Apr 30, 2025
(Title means both "daughter" and "girl")
This is an unfinished read. Well written, all in headings and wordplay poetry, showing off the inherent misogyny of the French language. There is a quick and hard-hitting rhythm to it. It tells the story of a girl born in the 1950s and growing up through humiliation, belittling, attacks and harassment, all due to her sex.
Do you have any children ? the man asks.
No, my father says. I have two daughters.
We go through the usual installments: the disappointed father, everyday misogyny, the rapist uncle, the hush-hush aunts, the lack of sorority, the lowered expectations and the inner buried anger.
Halfway through the book, it seems to be all: the story of someone born to be abused by all and everything, although some parts evoke something other than permanent oppression (she likes to read! Probably she will become a writer, and that will save her, and that's why we are reading her laments in what is probably some sort of autofiction).

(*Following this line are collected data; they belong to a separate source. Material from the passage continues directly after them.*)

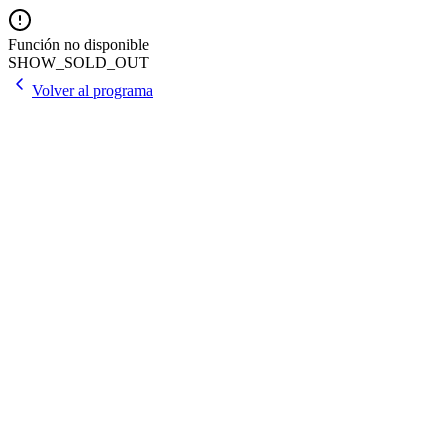
Función no disponible
SHOW_SOLD_OUT
Volver al programa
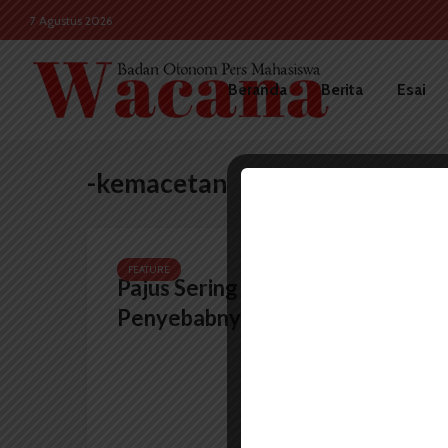
7 Agustus 2026
Beranda
Berita
Esai
-kemacetan
FEATURE
Pajus Sering Macet, ini
Penyebabnya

It's a good thing to know what you don't want to write, and for me, that's it. I don't know why the author wrote it (maybe the usual: tell her story, tell the horror so that never again, etc. - Nothing new under the sun, although, not much resolved to this day), but I do understand why one would read it: this is a cadenced song of outrage, and every scene calls for vocal indignation and commiseration. This is a literary device delivering (every page or so) a healthy dose of righteous anger, which seems to be the drug of choice these days. It is intoxicating, but I don't want it anymore.